Если им нужна моя помощь, то люди из правительства могут позвонить мне хоть завтра
– Нисколько не сожалею. Политик должен иметь мужество принимать непопулярные решения. После Брекзита мяч был на половине поля правительства, а я его членом не был, в переговорах с Брюсселем не участвовал. Наша победа на референдуме была феноменальным успехом, но после него наступило время продолжить борьбу в Европейском парламенте, где я мог сделать больше, чем в Лондоне. Из общественной жизни я не ушел, аудитория моих радио- и телепередач с тех пор утроилась, я много публикуюсь и выступаю в средствах массовой информации.
– Подавая в отставку, вы сказали: "Дело сделано!" Но разве партии создаются для штучной работы, для достижения одной-единственной цели?
– Наверное, нет, но все дело в контексте. Наша партия была самой успешной в истории британской политики. Нет другого такого случая, когда бы новая политическая партия, центральную идею которой в момент создания не поддерживал практически никто, победила через пару лет с разгромным счетом. Наша победа навсегда радикально изменила страну, и ее опыт, несомненно, послужит вдохновением для других.
– Недавно вы жестко критиковали министра иностранных дел Великобритании Бориса Джонсона за слишком медленные переговоры с ЕС об условиях "развода". Как вы себе представляете будущие взаимоотношения Великобритании с ЕС?
– Референдум был пробным камнем демократии. Нам удалось убедить в своей правоте огромное количество сограждан: за выход из ЕС проголосовали 17 с половиной миллионов британцев. Каждый знал, за что голосует: за восстановление контроля над собственными законами, над собственными судами, над нашими границами и нашим суверенитетом. Каждый понимал, что Брекзит означает и уход с общего рынка ЕС – именно так звучал вопрос референдума, без обиняков. Лондонскому правительству я ставлю в вину неопределенность его позиции, очевидную растерянность – переговоры ведутся уже 9 месяцев, а мы все еще не сформулировали ясно свою цель. Переговоры, по идее, продлятся еще 2 года, британская сторона требует еще и переходного периода в 3 года для взаимной притирки. Это производит жалкое впечатление: граждане заслуживают получить то, за что они голосовали. В этом суть моей критики правительства.
– Может, это потому, что вы ушли из большой политики?
– Если им нужна моя помощь, то люди из правительства могут позвонить мне хоть завтра. Я всегда готов поработать на благо родины. Говоря серьезно – важно понять, что отношение правящих консерваторов ко мне крайне неоднозначно. Я остаюсь для них выскочкой, посторонним, и никогда не буду "своим" – человеком системы. Половина из них в душе полностью разделяет мои взгляды и клянет себя за то, что не высказала их раньше меня, другая половина меня на дух не переносит за то, что я испортил им спокойную жизнь. Но сказанное остается в силе: я никогда не откажусь от конструктивной роли, если мне таковая будет предложена.
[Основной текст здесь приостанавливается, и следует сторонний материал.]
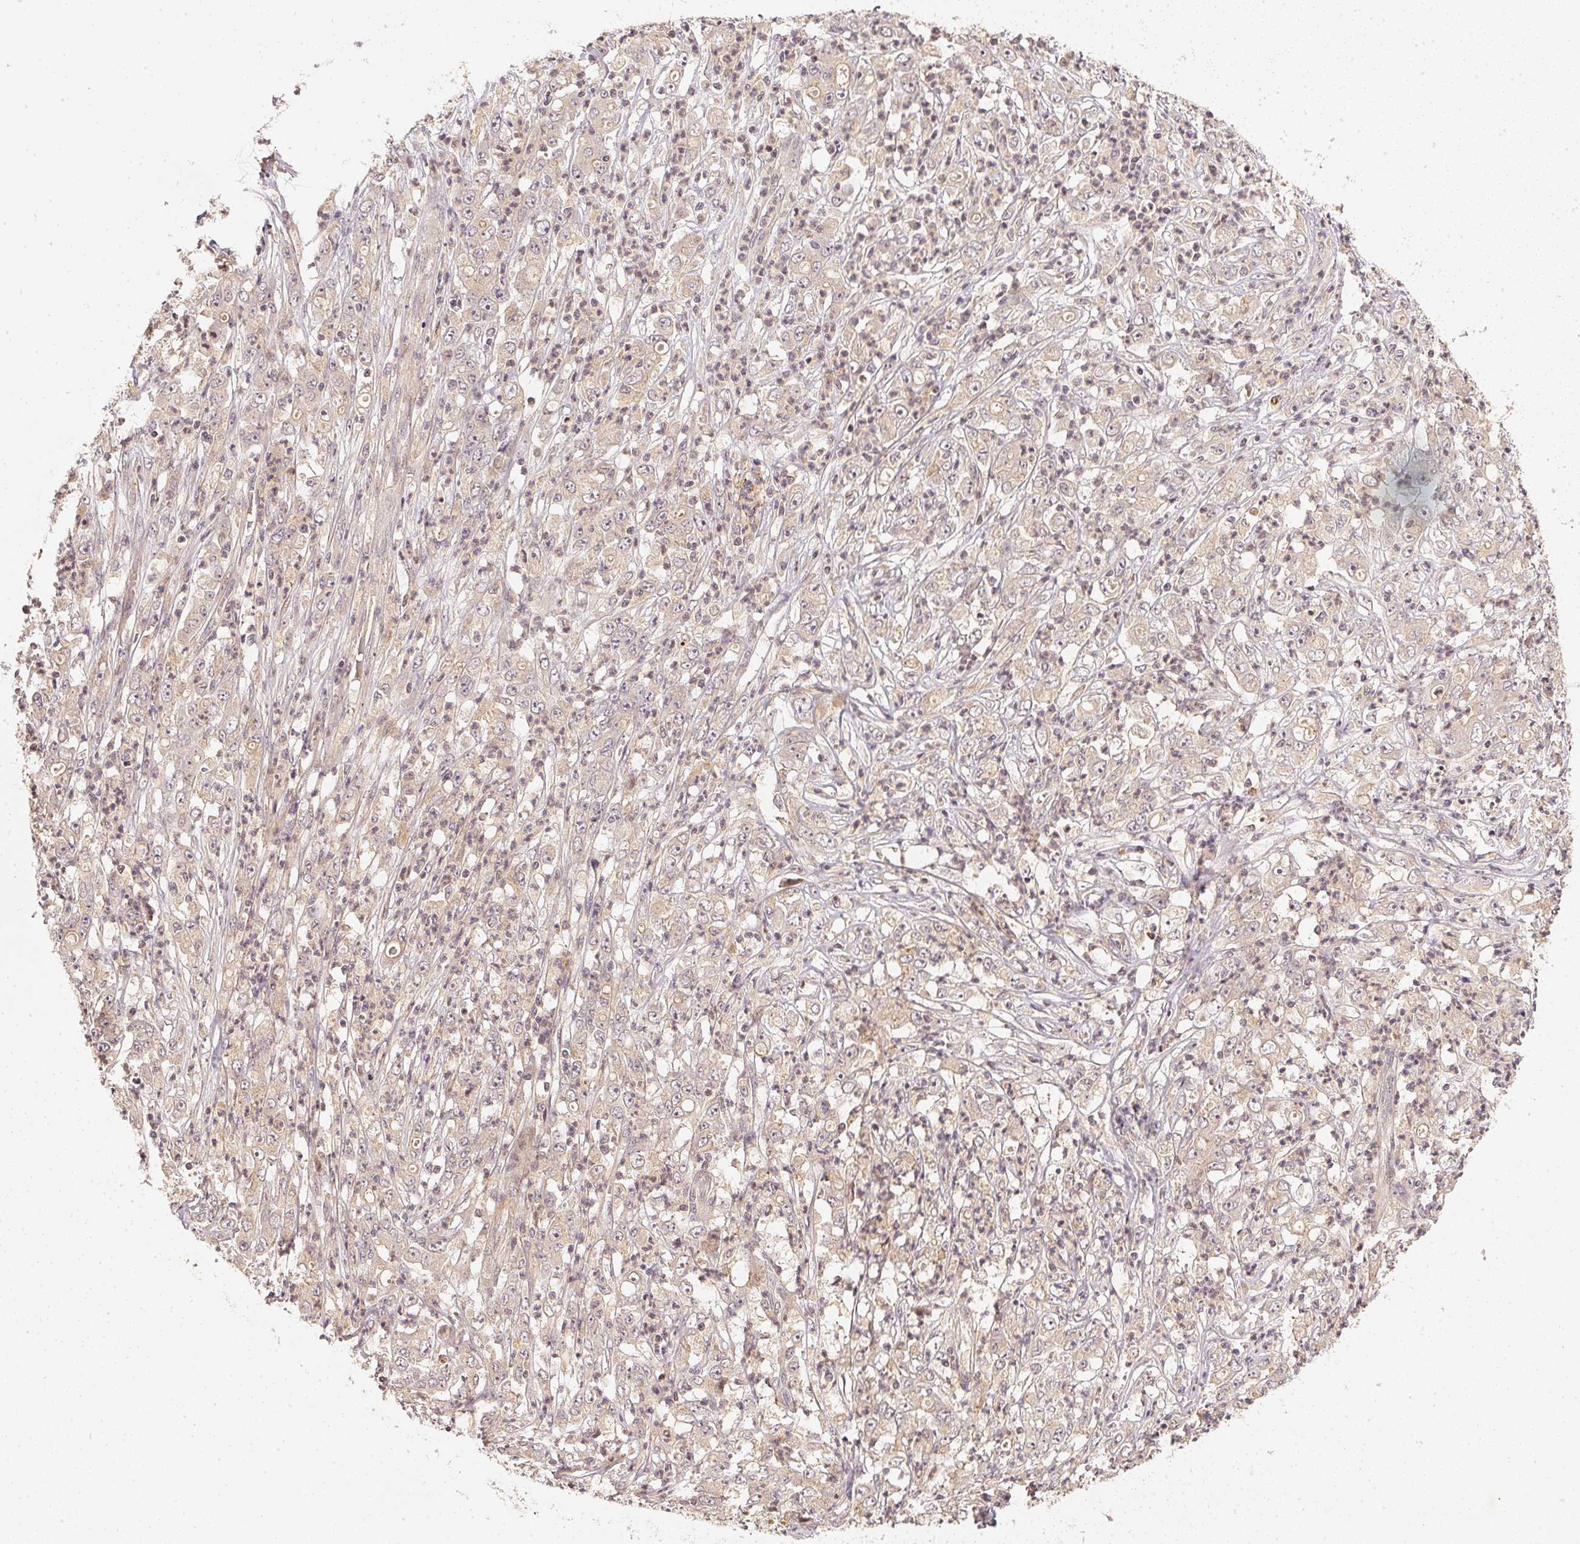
{"staining": {"intensity": "negative", "quantity": "none", "location": "none"}, "tissue": "stomach cancer", "cell_type": "Tumor cells", "image_type": "cancer", "snomed": [{"axis": "morphology", "description": "Adenocarcinoma, NOS"}, {"axis": "topography", "description": "Stomach, lower"}], "caption": "High magnification brightfield microscopy of adenocarcinoma (stomach) stained with DAB (3,3'-diaminobenzidine) (brown) and counterstained with hematoxylin (blue): tumor cells show no significant expression. (DAB immunohistochemistry (IHC) with hematoxylin counter stain).", "gene": "SERPINE1", "patient": {"sex": "female", "age": 71}}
– Сразу после Брекзита складывалось впечатление, что глубокие реформы Европейского союза неотвратимы, только об их необходимости и говорили. Но время шло, и в этом направлении не было предпринято ни одного практического шага. Ваше мнение: какие реформы могли бы помочь ЕС сохраниться в своем нынешнем виде?
– Нет в природе таких реформ! Никакая косметика ЕС уже не спасет. Такое окно возможностей еще было открыто в 2002–2003 годах, когда Союз пустился в авантюру с проталкиванием так называемой Конституции ЕС. Тогда можно было осмыслить причины провала, провести глубокие демократические преобразования, которые придали бы всему объединению новую легитимность. Но момент был по недоумию Брюсселя безвозвратно упущен. Признаюсь, что даже в таком случае я остался бы противником ЕС, ибо, по моему глубокому убеждению, национальные интересы есть, а вот "европейских интересов" не существует по определению – это насквозь фальшивая концепция.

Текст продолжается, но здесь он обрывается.